(Saved entries)
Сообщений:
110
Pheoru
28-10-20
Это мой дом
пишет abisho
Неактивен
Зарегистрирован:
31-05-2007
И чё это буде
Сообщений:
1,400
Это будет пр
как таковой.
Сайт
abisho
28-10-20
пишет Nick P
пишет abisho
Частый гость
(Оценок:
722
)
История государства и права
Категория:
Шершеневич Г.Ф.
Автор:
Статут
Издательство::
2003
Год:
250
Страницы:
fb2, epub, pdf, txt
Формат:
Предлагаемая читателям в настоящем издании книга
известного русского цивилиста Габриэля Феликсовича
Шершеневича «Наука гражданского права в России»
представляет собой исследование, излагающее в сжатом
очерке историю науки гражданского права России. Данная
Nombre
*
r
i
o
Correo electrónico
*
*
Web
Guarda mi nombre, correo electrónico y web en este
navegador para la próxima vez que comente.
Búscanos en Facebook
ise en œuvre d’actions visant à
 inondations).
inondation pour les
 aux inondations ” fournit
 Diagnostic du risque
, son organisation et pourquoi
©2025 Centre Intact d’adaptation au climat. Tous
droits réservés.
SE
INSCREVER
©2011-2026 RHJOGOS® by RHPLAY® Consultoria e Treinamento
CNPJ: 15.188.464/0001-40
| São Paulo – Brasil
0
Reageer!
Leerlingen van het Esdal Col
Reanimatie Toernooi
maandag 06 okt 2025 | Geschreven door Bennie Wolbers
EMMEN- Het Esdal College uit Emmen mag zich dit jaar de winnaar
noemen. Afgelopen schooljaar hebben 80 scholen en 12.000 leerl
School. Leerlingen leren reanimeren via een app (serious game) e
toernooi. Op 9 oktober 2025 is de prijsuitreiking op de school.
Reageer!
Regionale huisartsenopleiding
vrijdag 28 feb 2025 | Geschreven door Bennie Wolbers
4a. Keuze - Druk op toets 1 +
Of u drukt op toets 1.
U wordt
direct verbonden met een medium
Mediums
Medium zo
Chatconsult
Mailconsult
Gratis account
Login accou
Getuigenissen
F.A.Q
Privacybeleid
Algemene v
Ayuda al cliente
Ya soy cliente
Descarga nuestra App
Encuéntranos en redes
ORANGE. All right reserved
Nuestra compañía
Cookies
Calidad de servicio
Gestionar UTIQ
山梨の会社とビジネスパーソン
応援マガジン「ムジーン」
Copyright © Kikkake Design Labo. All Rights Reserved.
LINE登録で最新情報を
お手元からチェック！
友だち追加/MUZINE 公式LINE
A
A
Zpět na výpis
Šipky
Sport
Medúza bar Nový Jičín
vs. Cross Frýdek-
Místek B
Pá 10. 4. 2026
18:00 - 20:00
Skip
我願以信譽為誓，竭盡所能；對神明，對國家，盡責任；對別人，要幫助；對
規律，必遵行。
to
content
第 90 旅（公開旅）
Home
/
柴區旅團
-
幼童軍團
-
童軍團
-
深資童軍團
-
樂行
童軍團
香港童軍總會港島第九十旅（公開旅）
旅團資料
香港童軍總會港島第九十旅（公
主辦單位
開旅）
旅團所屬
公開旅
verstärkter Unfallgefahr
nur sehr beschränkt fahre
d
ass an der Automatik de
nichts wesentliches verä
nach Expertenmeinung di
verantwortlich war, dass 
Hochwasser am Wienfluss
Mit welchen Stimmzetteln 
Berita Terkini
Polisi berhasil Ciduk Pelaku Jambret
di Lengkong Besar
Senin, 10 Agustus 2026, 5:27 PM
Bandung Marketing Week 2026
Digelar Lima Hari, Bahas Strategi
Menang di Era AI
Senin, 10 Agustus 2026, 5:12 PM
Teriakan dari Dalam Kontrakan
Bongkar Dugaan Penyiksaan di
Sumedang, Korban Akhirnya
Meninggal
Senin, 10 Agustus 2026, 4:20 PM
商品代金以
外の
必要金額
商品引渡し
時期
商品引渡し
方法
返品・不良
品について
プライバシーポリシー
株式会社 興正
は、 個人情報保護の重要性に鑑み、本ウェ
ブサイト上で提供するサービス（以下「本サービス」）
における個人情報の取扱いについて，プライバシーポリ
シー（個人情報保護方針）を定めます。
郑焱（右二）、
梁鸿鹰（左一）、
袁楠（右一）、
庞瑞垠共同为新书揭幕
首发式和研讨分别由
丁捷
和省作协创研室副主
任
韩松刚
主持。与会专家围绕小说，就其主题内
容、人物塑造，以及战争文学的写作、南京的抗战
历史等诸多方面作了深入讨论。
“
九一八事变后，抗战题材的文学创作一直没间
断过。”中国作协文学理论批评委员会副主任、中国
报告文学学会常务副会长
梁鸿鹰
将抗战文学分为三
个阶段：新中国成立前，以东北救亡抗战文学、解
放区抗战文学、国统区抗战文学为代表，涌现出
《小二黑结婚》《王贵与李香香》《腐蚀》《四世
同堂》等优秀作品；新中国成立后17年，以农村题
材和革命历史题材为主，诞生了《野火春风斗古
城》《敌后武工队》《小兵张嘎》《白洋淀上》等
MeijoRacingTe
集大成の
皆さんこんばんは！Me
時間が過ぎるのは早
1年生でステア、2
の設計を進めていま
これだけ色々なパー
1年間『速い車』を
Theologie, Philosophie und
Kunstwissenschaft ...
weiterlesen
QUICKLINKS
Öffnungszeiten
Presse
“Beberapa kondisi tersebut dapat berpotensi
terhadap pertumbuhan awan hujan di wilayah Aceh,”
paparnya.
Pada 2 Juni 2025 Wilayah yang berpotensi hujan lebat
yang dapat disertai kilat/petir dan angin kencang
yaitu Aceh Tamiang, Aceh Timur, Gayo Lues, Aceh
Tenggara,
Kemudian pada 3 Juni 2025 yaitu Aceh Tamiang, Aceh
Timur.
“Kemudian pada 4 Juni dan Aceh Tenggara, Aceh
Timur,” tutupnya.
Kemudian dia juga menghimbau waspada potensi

■ WHAT YOU NEED TO DO
Could you rewrite every line of the rows above, replacing "Geschreven door" with "Geplaatst door" wherever it occurs and leaving everything else unchanged?

■ RESULT OF THE EXERCISE
Сообщений:
110
Pheoru
28-10-20
Это мой дом
пишет abisho
Неактивен
Зарегистрирован:
31-05-2007
И чё это буде
Сообщений:
1,400
Это будет пр
как таковой.
Сайт
abisho
28-10-20
пишет Nick P
пишет abisho
Частый гость
(Оценок:
722
)
История государства и права
Категория:
Шершеневич Г.Ф.
Автор:
Статут
Издательство::
2003
Год:
250
Страницы:
fb2, epub, pdf, txt
Формат:
Предлагаемая читателям в настоящем издании книга
известного русского цивилиста Габриэля Феликсовича
Шершеневича «Наука гражданского права в России»
представляет собой исследование, излагающее в сжатом
очерке историю науки гражданского права России. Данная
Nombre
*
r
i
o
Correo electrónico
*
*
Web
Guarda mi nombre, correo electrónico y web en este
navegador para la próxima vez que comente.
Búscanos en Facebook
ise en œuvre d’actions visant à
 inondations).
inondation pour les
 aux inondations ” fournit
 Diagnostic du risque
, son organisation et pourquoi
©2025 Centre Intact d’adaptation au climat. Tous
droits réservés.
SE
INSCREVER
©2011-2026 RHJOGOS® by RHPLAY® Consultoria e Treinamento
CNPJ: 15.188.464/0001-40
| São Paulo – Brasil
0
Reageer!
Leerlingen van het Esdal Col
Reanimatie Toernooi
maandag 06 okt 2025 | Geplaatst door Bennie Wolbers
EMMEN- Het Esdal College uit Emmen mag zich dit jaar de winnaar
noemen. Afgelopen schooljaar hebben 80 scholen en 12.000 leerl
School. Leerlingen leren reanimeren via een app (serious game) e
toernooi. Op 9 oktober 2025 is de prijsuitreiking op de school.
Reageer!
Regionale huisartsenopleiding
vrijdag 28 feb 2025 | Geplaatst door Bennie Wolbers
4a. Keuze - Druk op toets 1 +
Of u drukt op toets 1.
U wordt
direct verbonden met een medium
Mediums
Medium zo
Chatconsult
Mailconsult
Gratis account
Login accou
Getuigenissen
F.A.Q
Privacybeleid
Algemene v
Ayuda al cliente
Ya soy cliente
Descarga nuestra App
Encuéntranos en redes
ORANGE. All right reserved
Nuestra compañía
Cookies
Calidad de servicio
Gestionar UTIQ
山梨の会社とビジネスパーソン
応援マガジン「ムジーン」
Copyright © Kikkake Design Labo. All Rights Reserved.
LINE登録で最新情報を
お手元からチェック！
友だち追加/MUZINE 公式LINE
A
A
Zpět na výpis
Šipky
Sport
Medúza bar Nový Jičín
vs. Cross Frýdek-
Místek B
Pá 10. 4. 2026
18:00 - 20:00
Skip
我願以信譽為誓，竭盡所能；對神明，對國家，盡責任；對別人，要幫助；對
規律，必遵行。
to
content
第 90 旅（公開旅）
Home
/
柴區旅團
-
幼童軍團
-
童軍團
-
深資童軍團
-
樂行
童軍團
香港童軍總會港島第九十旅（公開旅）
旅團資料
香港童軍總會港島第九十旅（公
主辦單位
開旅）
旅團所屬
公開旅
verstärkter Unfallgefahr
nur sehr beschränkt fahre
d
ass an der Automatik de
nichts wesentliches verä
nach Expertenmeinung di
verantwortlich war, dass 
Hochwasser am Wienfluss
Mit welchen Stimmzetteln 
Berita Terkini
Polisi berhasil Ciduk Pelaku Jambret
di Lengkong Besar
Senin, 10 Agustus 2026, 5:27 PM
Bandung Marketing Week 2026
Digelar Lima Hari, Bahas Strategi
Menang di Era AI
Senin, 10 Agustus 2026, 5:12 PM
Teriakan dari Dalam Kontrakan
Bongkar Dugaan Penyiksaan di
Sumedang, Korban Akhirnya
Meninggal
Senin, 10 Agustus 2026, 4:20 PM
商品代金以
外の
必要金額
商品引渡し
時期
商品引渡し
方法
返品・不良
品について
プライバシーポリシー
株式会社 興正
は、 個人情報保護の重要性に鑑み、本ウェ
ブサイト上で提供するサービス（以下「本サービス」）
における個人情報の取扱いについて，プライバシーポリ
シー（個人情報保護方針）を定めます。
郑焱（右二）、
梁鸿鹰（左一）、
袁楠（右一）、
庞瑞垠共同为新书揭幕
首发式和研讨分别由
丁捷
和省作协创研室副主
任
韩松刚
主持。与会专家围绕小说，就其主题内
容、人物塑造，以及战争文学的写作、南京的抗战
历史等诸多方面作了深入讨论。
“
九一八事变后，抗战题材的文学创作一直没间
断过。”中国作协文学理论批评委员会副主任、中国
报告文学学会常务副会长
梁鸿鹰
将抗战文学分为三
个阶段：新中国成立前，以东北救亡抗战文学、解
放区抗战文学、国统区抗战文学为代表，涌现出
《小二黑结婚》《王贵与李香香》《腐蚀》《四世
同堂》等优秀作品；新中国成立后17年，以农村题
材和革命历史题材为主，诞生了《野火春风斗古
城》《敌后武工队》《小兵张嘎》《白洋淀上》等
MeijoRacingTe
集大成の
皆さんこんばんは！Me
時間が過ぎるのは早
1年生でステア、2
の設計を進めていま
これだけ色々なパー
1年間『速い車』を
Theologie, Philosophie und
Kunstwissenschaft ...
weiterlesen
QUICKLINKS
Öffnungszeiten
Presse
“Beberapa kondisi tersebut dapat berpotensi
terhadap pertumbuhan awan hujan di wilayah Aceh,”
paparnya.
Pada 2 Juni 2025 Wilayah yang berpotensi hujan lebat
yang dapat disertai kilat/petir dan angin kencang
yaitu Aceh Tamiang, Aceh Timur, Gayo Lues, Aceh
Tenggara,
Kemudian pada 3 Juni 2025 yaitu Aceh Tamiang, Aceh
Timur.
“Kemudian pada 4 Juni dan Aceh Tenggara, Aceh
Timur,” tutupnya.
Kemudian dia juga menghimbau waspada potensi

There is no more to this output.